==== SOURCE EXCERPT ====
DETAILED ACTION
Claims 1-20 are presented for examination.
Notice of Pre-AIA or AIA Status
The present application, filed on or after March 16, 2013, is being examined under the first inventor to file provisions of the AIA .
Claim Rejections - 35 USC § 102
The following is a quotation of the appropriate paragraphs of 35 U.S.C. 102 that form the basis for the rejections under this section made in this Office action:
A person shall be entitled to a patent unless –
(a)(2) the claimed invention was described in a patent issued under section 151, or in an application for patent published or deemed published under section 122(b), in which the patent or application, as the case may be, names another inventor and was effectively filed before the effective filing date of the claimed invention.
Claim(s) 1-2 and 8-9 is/are rejected under 35 U.S.C. 102(a)(2) as being anticipated by Verrilli et al. (US PG Pub No. 2020/0250545 A1).
Verrilli was disclosed in IDS dated 06/13/2023.
Regarding claim 1, Verrilli teaches a processor implemented method for accelerating machine learning on a computing device (Fig 3; [0041], "neural network acceleration architecture 300"; Fig 7; [0060], "method for accelerating machine learning on a computing device”), comprising: accessing a neural network ([0041], "operate a neural network");
splitting the neural network into N sub-neural networks ([0042], wherein "the neural network of the host application 320 is split across the first AIIA 330 and the second AIIA 340 … the intermediate inference request results 308 are routed between the first AIIA 330 and the second AIIA 340");
hosting the N sub-neural networks in M inference accelerators ([0042], wherein "the neural network of the host application 320 is hosted in the first AIIA 330 and the second AIIA 340. ");
scheduling the N sub-neural networks in the M inference accelerators ([0043], wherein "the inference request result 306 is provided to the host processor 310 through a designated inference accelerator of the first AIIA 330 and the second AIIA 340." This designation amounts to a scheduling of the two sub-neural networks in the two accelerators.); and
executing the N sub-neural networks in the M inference accelerators ([0043], wherein "the inference request result 306 may be generated by the first AIIA 330, in which the inference request result 306 is based on the intermediate inference request results 308 received from the second AIIA 340.").
====
GOAL OF THE EXERCISE: Rewrite the office action excerpt starting at "DETAILED ACTION" and ending at "of the AIA .", with "examination" changed to "review".
==== EXTRACTED INFORMATION ====
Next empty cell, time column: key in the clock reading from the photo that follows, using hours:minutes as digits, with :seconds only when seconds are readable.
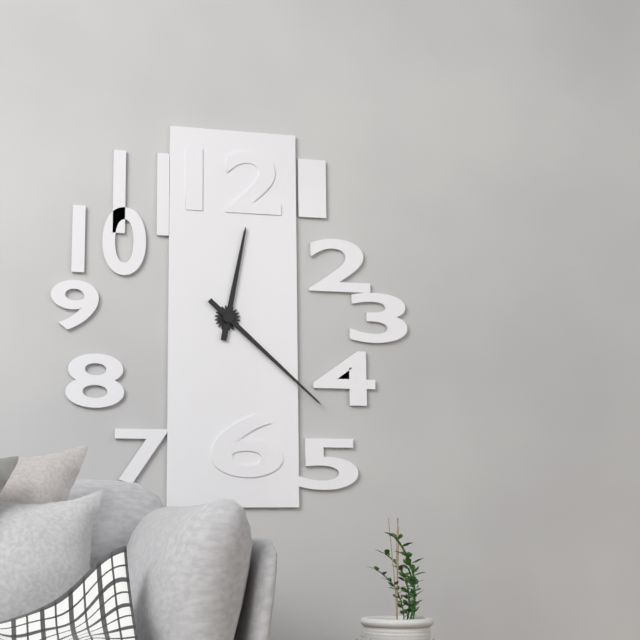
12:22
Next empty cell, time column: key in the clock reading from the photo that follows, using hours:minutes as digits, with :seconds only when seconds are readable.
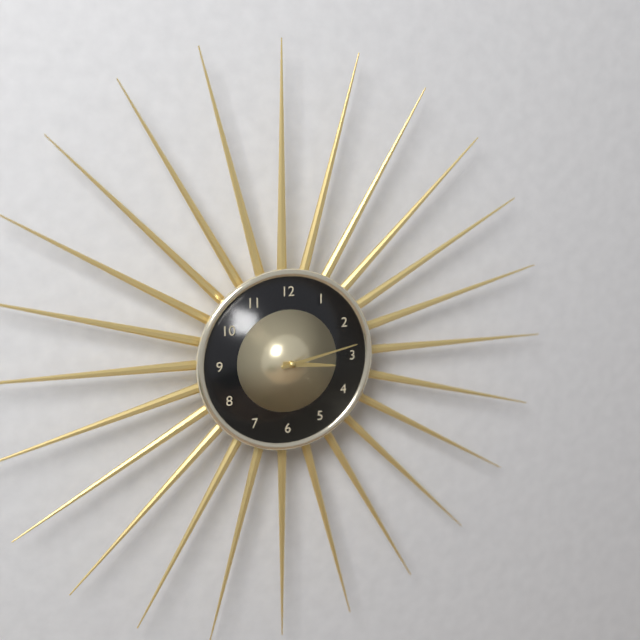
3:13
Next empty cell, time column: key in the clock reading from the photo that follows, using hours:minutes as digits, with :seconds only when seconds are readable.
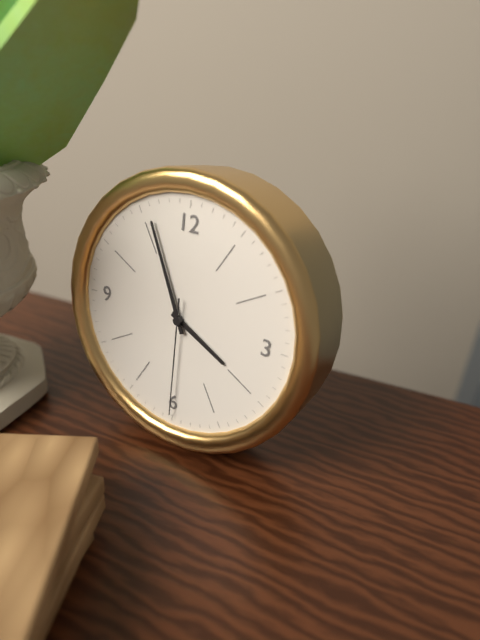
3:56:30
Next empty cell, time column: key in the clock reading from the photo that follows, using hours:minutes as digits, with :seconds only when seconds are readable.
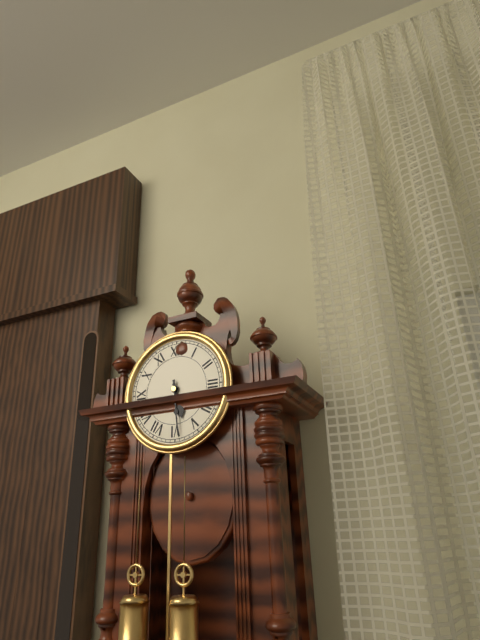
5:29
====
==== EXTRACTED INFORMATION ====
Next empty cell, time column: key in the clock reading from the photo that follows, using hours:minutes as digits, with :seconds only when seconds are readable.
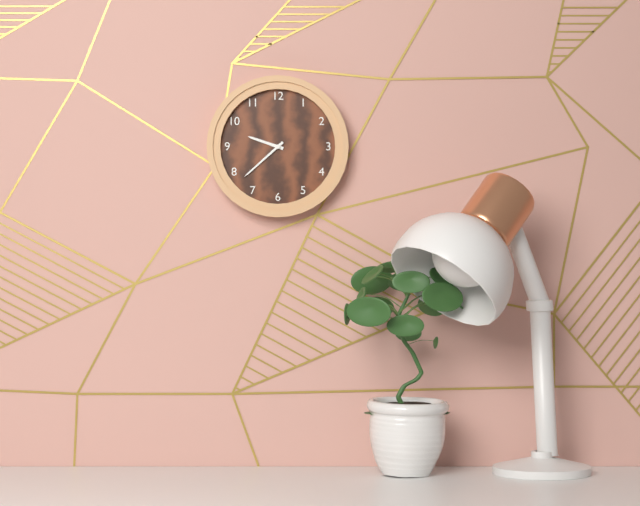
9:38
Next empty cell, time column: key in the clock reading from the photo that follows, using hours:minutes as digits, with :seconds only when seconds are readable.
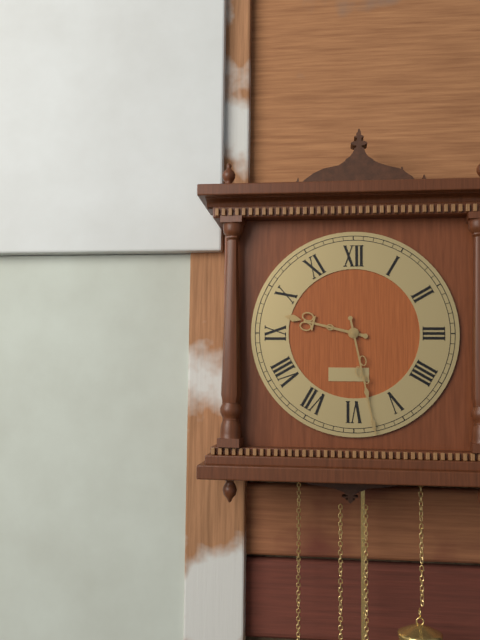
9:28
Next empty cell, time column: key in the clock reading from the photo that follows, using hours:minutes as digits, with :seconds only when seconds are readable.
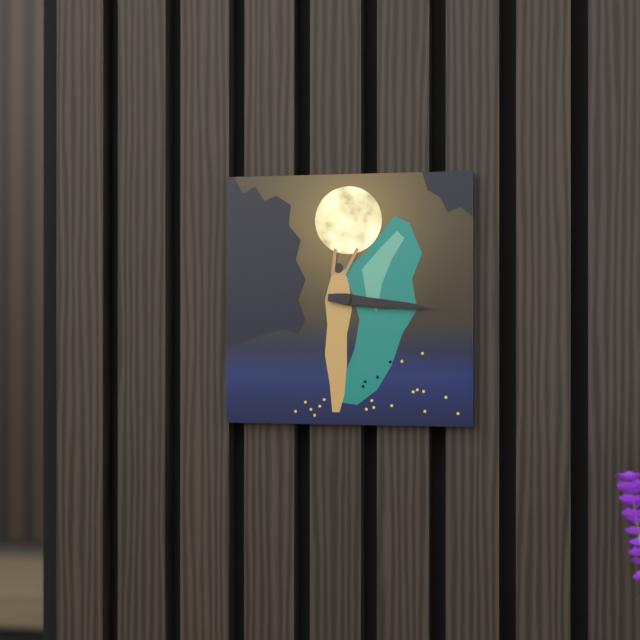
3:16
====
==== EXTRACTED INFORMATION ====
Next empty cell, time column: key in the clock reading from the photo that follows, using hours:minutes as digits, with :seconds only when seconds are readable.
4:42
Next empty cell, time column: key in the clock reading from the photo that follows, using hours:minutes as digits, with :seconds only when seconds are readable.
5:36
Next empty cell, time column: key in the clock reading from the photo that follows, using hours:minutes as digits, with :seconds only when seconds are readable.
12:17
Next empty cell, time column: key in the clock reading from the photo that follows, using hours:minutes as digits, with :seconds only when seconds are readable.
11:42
====
TASK RESULT:
DETAILED ACTION
Claims 1-20 are presented for review.
Notice of Pre-AIA or AIA Status
The present application, filed on or after March 16, 2013, is being examined under the first inventor to file provisions of the AIA .